Mrs. Bennet's ardent wish is to see her daughters married off. Her eldest, Jane, is twenty-three which is borderline spinsterish. Jane is beautiful and sweet tempered. The lack of marriage can only be attributed to lack of deserving candidates. When Mr. Bingley takes up residence at neighbouring Netherfield, Mrs. Bennet rejoices. Her unerring maternal instincts tell her Mr. Bingley will surely choose Jane.
Mr. Bingley brings a friend Mr. Darcy, a haughty, tall, dark and a handsome man. Jane's younger sister, Elizabeth finds herself crossing swords with this prideful, forbidding, stiff man. Darcy is used to everyone deferring to him and is intrigued by the bright eyed, pretty, witty Elizabeth. He is deterred by Lizzie's inferior relatives. Her father is a gentleman but her mother comes from trade and some of her relatives are quite coarse. Her mother is a silly woman, as are the three sisters younger than Elizabeth. In a time when family connections mattered a lot, it was a serious drawback for a woman to have such a liability.
As this is a romance you can be assured of a happy ending. Not too soon though. There are many hurdles to be surmounted, Darcy's pride, Elizabeth's prejudice, an amorous cousin, an elopement, nasty sisters doing their best to keep lovers apart, angry aunt encroaching upon the private affairs of nephews. In short a lot of delicious episodes to be savored before the lovers kiss. That is, I suppose the lovers do kiss once the wedding is over, I believe it was called saluting the bride.

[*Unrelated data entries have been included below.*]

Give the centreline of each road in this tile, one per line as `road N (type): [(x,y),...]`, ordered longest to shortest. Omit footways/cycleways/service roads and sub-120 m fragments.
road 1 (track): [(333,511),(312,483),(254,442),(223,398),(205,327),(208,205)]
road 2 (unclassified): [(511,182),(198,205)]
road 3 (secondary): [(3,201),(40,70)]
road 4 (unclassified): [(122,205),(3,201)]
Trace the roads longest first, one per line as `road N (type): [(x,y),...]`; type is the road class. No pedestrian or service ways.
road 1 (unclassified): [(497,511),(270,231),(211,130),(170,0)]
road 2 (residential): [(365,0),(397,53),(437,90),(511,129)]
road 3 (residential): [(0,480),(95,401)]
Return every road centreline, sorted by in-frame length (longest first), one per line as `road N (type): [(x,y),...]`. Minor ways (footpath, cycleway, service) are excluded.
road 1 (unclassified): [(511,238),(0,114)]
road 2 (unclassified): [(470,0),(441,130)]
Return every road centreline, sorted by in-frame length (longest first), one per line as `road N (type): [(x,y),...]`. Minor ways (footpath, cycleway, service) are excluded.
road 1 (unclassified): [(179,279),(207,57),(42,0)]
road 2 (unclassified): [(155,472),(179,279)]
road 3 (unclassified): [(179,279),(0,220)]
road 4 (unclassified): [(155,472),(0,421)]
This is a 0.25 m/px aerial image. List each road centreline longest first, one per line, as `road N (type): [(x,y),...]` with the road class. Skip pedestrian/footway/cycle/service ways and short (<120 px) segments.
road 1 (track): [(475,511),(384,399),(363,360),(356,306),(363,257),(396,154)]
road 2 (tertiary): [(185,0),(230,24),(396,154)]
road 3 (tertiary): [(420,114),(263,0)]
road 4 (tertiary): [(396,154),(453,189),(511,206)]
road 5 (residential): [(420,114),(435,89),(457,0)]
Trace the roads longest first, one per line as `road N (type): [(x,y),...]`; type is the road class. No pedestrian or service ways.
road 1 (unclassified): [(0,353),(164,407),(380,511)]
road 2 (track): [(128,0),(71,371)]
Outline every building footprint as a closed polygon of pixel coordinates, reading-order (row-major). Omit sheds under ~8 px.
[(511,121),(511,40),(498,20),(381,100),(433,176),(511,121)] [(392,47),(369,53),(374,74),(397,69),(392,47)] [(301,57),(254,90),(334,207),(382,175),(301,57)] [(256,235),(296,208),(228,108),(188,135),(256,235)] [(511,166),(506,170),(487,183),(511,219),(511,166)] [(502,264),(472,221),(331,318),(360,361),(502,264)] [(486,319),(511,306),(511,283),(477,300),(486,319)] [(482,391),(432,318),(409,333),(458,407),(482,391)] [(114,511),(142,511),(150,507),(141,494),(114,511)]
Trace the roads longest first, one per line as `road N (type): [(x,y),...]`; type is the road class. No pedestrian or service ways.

What makes a piece of literature survive for more than 200 years? I got my answers when I read the book again. This novel was written in 1813. Yet it feels fresh off the press. The language is not the kind we would use now. But how wonderful the phrases sound. How on point are the descriptive powers of Jane Austen! She describes various residences and parks so beautifully that you can see them in your mind's eye. Her language is my most favorite thing about this novel. I can read and re-read and find something new to admire each time. Her characters are all standout. The silly Mrs. Bennet, indolent Mr. Bennet, capricious Lydia, insincere Wickham, proud Darcy, sweet Jane and Bingley and above all spirited, witty, lively Elizabeth.
All lovers of Pride and Prejudice admit that Elizabeth Bennet is a marvelous character. She livens up the book with the gamut of emotions she goes through. She is dismissive of Darcy at first, then hates him. As she gets to know him more and more, she begins to love him deeply. We can only sigh in envy at the love and fortune (not to mention the dishy Mr. Darcy) that awaits her at the end of the novel.
Even though P&P is merely a romance it is not merely a romance. It is a glimpse into the way of life of the middle class gentry in Georgian England. It is a small, narrow world. But so is a painting of Houses at Auvers by Van Gogh. All we get is a bit of a sky and a house, does the narrow view of the world mar its beauty?
No. I can look at the picture for hours, contemplating the warm blues, the pretty house, the little garden. I feel restful when I look at this painting. Likewise, the pretty picture Jane Austen paints of Elizabeth Bennet and her little world is worthy of contemplation and delight.